┏━━
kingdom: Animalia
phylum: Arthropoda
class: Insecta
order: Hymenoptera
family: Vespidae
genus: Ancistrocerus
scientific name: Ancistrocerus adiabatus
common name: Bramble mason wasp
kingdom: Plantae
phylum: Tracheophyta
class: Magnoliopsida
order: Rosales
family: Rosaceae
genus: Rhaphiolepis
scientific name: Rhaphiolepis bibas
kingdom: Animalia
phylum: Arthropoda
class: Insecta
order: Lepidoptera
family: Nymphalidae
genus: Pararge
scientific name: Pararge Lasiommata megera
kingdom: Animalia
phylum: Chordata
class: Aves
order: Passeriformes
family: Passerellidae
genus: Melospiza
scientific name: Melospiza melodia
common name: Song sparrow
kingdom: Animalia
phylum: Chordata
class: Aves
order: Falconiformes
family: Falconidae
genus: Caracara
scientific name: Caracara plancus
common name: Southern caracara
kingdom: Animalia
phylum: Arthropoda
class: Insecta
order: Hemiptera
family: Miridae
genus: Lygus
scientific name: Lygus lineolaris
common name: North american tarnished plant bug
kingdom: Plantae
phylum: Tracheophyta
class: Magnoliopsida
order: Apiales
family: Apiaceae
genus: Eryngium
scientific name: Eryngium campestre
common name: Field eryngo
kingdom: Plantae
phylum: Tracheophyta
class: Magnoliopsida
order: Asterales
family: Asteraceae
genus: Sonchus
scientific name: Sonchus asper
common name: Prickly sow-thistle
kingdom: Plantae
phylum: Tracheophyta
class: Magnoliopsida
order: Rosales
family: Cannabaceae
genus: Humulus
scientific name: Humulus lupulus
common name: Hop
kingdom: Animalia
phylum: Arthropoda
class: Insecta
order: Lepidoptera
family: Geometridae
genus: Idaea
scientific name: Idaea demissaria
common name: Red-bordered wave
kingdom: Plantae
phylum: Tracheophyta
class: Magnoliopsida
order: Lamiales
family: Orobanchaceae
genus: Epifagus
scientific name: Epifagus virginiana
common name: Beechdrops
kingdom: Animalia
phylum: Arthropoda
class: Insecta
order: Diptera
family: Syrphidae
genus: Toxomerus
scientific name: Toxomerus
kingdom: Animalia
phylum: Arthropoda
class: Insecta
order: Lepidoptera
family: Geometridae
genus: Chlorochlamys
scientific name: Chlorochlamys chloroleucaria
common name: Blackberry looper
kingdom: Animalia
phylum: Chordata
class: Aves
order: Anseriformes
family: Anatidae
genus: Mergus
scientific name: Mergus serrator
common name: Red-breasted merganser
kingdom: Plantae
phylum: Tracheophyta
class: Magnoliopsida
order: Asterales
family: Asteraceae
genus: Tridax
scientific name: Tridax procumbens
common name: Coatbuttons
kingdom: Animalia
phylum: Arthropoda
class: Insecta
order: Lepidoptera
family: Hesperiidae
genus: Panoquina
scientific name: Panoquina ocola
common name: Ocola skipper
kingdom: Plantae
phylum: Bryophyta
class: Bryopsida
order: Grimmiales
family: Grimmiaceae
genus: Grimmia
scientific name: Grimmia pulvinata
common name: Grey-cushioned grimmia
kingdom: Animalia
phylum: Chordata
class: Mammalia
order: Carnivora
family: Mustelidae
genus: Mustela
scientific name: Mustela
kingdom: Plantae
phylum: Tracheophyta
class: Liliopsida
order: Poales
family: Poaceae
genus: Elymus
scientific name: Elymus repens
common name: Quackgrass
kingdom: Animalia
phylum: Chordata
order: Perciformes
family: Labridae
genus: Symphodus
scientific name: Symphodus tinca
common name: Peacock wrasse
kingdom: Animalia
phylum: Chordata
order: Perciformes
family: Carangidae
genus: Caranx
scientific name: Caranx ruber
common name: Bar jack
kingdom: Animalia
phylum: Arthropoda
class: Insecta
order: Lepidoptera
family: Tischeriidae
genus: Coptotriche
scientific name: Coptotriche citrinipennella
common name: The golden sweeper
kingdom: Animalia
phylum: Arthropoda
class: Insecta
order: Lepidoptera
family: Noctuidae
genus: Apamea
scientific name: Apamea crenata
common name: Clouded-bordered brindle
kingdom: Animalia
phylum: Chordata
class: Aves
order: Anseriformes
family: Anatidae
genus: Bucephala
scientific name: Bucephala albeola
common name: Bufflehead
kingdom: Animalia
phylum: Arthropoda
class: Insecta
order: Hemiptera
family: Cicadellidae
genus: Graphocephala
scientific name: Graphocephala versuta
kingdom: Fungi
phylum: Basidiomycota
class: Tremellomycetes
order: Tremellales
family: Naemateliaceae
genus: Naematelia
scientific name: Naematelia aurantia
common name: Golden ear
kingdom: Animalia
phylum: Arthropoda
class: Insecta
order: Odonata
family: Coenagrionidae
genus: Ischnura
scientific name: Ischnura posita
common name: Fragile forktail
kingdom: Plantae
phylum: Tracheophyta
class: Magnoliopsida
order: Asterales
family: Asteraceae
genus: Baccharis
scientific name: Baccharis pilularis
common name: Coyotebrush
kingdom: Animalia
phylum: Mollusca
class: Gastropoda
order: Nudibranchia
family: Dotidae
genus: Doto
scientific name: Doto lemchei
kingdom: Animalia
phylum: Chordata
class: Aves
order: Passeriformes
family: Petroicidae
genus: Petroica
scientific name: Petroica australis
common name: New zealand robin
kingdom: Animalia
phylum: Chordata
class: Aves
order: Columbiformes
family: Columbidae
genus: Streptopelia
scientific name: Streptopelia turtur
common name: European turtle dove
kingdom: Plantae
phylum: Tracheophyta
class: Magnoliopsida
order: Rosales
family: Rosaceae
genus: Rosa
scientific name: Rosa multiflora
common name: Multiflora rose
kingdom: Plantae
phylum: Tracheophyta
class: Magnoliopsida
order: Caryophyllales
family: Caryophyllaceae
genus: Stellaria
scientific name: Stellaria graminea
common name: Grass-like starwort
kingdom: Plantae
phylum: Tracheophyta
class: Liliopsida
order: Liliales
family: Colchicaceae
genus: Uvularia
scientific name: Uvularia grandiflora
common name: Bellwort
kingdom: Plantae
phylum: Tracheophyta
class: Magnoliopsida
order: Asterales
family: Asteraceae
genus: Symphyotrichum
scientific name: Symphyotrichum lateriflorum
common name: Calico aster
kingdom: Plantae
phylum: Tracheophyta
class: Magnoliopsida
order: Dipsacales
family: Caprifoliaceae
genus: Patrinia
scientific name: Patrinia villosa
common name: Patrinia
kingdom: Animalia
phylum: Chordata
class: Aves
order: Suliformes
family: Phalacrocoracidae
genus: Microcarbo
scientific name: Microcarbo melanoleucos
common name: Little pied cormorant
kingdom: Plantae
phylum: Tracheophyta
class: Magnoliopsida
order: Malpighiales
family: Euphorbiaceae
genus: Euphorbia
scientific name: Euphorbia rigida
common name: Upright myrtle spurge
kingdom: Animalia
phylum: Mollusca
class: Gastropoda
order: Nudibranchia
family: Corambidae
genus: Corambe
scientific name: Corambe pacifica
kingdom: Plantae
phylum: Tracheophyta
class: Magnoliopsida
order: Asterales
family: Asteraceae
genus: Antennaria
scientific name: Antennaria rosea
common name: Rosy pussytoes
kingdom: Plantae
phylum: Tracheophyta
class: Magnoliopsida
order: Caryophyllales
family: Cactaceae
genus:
┗━━
**Objective:**
Copy every line of the records above without changing anything, from the first line to the last.

**Response to this task:**
kingdom: Animalia
phylum: Arthropoda
class: Insecta
order: Hymenoptera
family: Vespidae
genus: Ancistrocerus
scientific name: Ancistrocerus adiabatus
common name: Bramble mason wasp
kingdom: Plantae
phylum: Tracheophyta
class: Magnoliopsida
order: Rosales
family: Rosaceae
genus: Rhaphiolepis
scientific name: Rhaphiolepis bibas
kingdom: Animalia
phylum: Arthropoda
class: Insecta
order: Lepidoptera
family: Nymphalidae
genus: Pararge
scientific name: Pararge Lasiommata megera
kingdom: Animalia
phylum: Chordata
class: Aves
order: Passeriformes
family: Passerellidae
genus: Melospiza
scientific name: Melospiza melodia
common name: Song sparrow
kingdom: Animalia
phylum: Chordata
class: Aves
order: Falconiformes
family: Falconidae
genus: Caracara
scientific name: Caracara plancus
common name: Southern caracara
kingdom: Animalia
phylum: Arthropoda
class: Insecta
order: Hemiptera
family: Miridae
genus: Lygus
scientific name: Lygus lineolaris
common name: North american tarnished plant bug
kingdom: Plantae
phylum: Tracheophyta
class: Magnoliopsida
order: Apiales
family: Apiaceae
genus: Eryngium
scientific name: Eryngium campestre
common name: Field eryngo
kingdom: Plantae
phylum: Tracheophyta
class: Magnoliopsida
order: Asterales
family: Asteraceae
genus: Sonchus
scientific name: Sonchus asper
common name: Prickly sow-thistle
kingdom: Plantae
phylum: Tracheophyta
class: Magnoliopsida
order: Rosales
family: Cannabaceae
genus: Humulus
scientific name: Humulus lupulus
common name: Hop
kingdom: Animalia
phylum: Arthropoda
class: Insecta
order: Lepidoptera
family: Geometridae
genus: Idaea
scientific name: Idaea demissaria
common name: Red-bordered wave
kingdom: Plantae
phylum: Tracheophyta
class: Magnoliopsida
order: Lamiales
family: Orobanchaceae
genus: Epifagus
scientific name: Epifagus virginiana
common name: Beechdrops
kingdom: Animalia
phylum: Arthropoda
class: Insecta
order: Diptera
family: Syrphidae
genus: Toxomerus
scientific name: Toxomerus
kingdom: Animalia
phylum: Arthropoda
class: Insecta
order: Lepidoptera
family: Geometridae
genus: Chlorochlamys
scientific name: Chlorochlamys chloroleucaria
common name: Blackberry looper
kingdom: Animalia
phylum: Chordata
class: Aves
order: Anseriformes
family: Anatidae
genus: Mergus
scientific name: Mergus serrator
common name: Red-breasted merganser
kingdom: Plantae
phylum: Tracheophyta
class: Magnoliopsida
order: Asterales
family: Asteraceae
genus: Tridax
scientific name: Tridax procumbens
common name: Coatbuttons
kingdom: Animalia
phylum: Arthropoda
class: Insecta
order: Lepidoptera
family: Hesperiidae
genus: Panoquina
scientific name: Panoquina ocola
common name: Ocola skipper
kingdom: Plantae
phylum: Bryophyta
class: Bryopsida
order: Grimmiales
family: Grimmiaceae
genus: Grimmia
scientific name: Grimmia pulvinata
common name: Grey-cushioned grimmia
kingdom: Animalia
phylum: Chordata
class: Mammalia
order: Carnivora
family: Mustelidae
genus: Mustela
scientific name: Mustela
kingdom: Plantae
phylum: Tracheophyta
class: Liliopsida
order: Poales
family: Poaceae
genus: Elymus
scientific name: Elymus repens
common name: Quackgrass
kingdom: Animalia
phylum: Chordata
order: Perciformes
family: Labridae
genus: Symphodus
scientific name: Symphodus tinca
common name: Peacock wrasse
kingdom: Animalia
phylum: Chordata
order: Perciformes
family: Carangidae
genus: Caranx
scientific name: Caranx ruber
common name: Bar jack
kingdom: Animalia
phylum: Arthropoda
class: Insecta
order: Lepidoptera
family: Tischeriidae
genus: Coptotriche
scientific name: Coptotriche citrinipennella
common name: The golden sweeper
kingdom: Animalia
phylum: Arthropoda
class: Insecta
order: Lepidoptera
family: Noctuidae
genus: Apamea
scientific name: Apamea crenata
common name: Clouded-bordered brindle
kingdom: Animalia
phylum: Chordata
class: Aves
order: Anseriformes
family: Anatidae
genus: Bucephala
scientific name: Bucephala albeola
common name: Bufflehead
kingdom: Animalia
phylum: Arthropoda
class: Insecta
order: Hemiptera
family: Cicadellidae
genus: Graphocephala
scientific name: Graphocephala versuta
kingdom: Fungi
phylum: Basidiomycota
class: Tremellomycetes
order: Tremellales
family: Naemateliaceae
genus: Naematelia
scientific name: Naematelia aurantia
common name: Golden ear
kingdom: Animalia
phylum: Arthropoda
class: Insecta
order: Odonata
family: Coenagrionidae
genus: Ischnura
scientific name: Ischnura posita
common name: Fragile forktail
kingdom: Plantae
phylum: Tracheophyta
class: Magnoliopsida
order: Asterales
family: Asteraceae
genus: Baccharis
scientific name: Baccharis pilularis
common name: Coyotebrush
kingdom: Animalia
phylum: Mollusca
class: Gastropoda
order: Nudibranchia
family: Dotidae
genus: Doto
scientific name: Doto lemchei
kingdom: Animalia
phylum: Chordata
class: Aves
order: Passeriformes
family: Petroicidae
genus: Petroica
scientific name: Petroica australis
common name: New zealand robin
kingdom: Animalia
phylum: Chordata
class: Aves
order: Columbiformes
family: Columbidae
genus: Streptopelia
scientific name: Streptopelia turtur
common name: European turtle dove
kingdom: Plantae
phylum: Tracheophyta
class: Magnoliopsida
order: Rosales
family: Rosaceae
genus: Rosa
scientific name: Rosa multiflora
common name: Multiflora rose
kingdom: Plantae
phylum: Tracheophyta
class: Magnoliopsida
order: Caryophyllales
family: Caryophyllaceae
genus: Stellaria
scientific name: Stellaria graminea
common name: Grass-like starwort
kingdom: Plantae
phylum: Tracheophyta
class: Liliopsida
order: Liliales
family: Colchicaceae
genus: Uvularia
scientific name: Uvularia grandiflora
common name: Bellwort
kingdom: Plantae
phylum: Tracheophyta
class: Magnoliopsida
order: Asterales
family: Asteraceae
genus: Symphyotrichum
scientific name: Symphyotrichum lateriflorum
common name: Calico aster
kingdom: Plantae
phylum: Tracheophyta
class: Magnoliopsida
order: Dipsacales
family: Caprifoliaceae
genus: Patrinia
scientific name: Patrinia villosa
common name: Patrinia
kingdom: Animalia
phylum: Chordata
class: Aves
order: Suliformes
family: Phalacrocoracidae
genus: Microcarbo
scientific name: Microcarbo melanoleucos
common name: Little pied cormorant
kingdom: Plantae
phylum: Tracheophyta
class: Magnoliopsida
order: Malpighiales
family: Euphorbiaceae
genus: Euphorbia
scientific name: Euphorbia rigida
common name: Upright myrtle spurge
kingdom: Animalia
phylum: Mollusca
class: Gastropoda
order: Nudibranchia
family: Corambidae
genus: Corambe
scientific name: Corambe pacifica
kingdom: Plantae
phylum: Tracheophyta
class: Magnoliopsida
order: Asterales
family: Asteraceae
genus: Antennaria
scientific name: Antennaria rosea
common name: Rosy pussytoes
kingdom: Plantae
phylum: Tracheophyta
class: Magnoliopsida
order: Caryophyllales
family: Cactaceae
genus:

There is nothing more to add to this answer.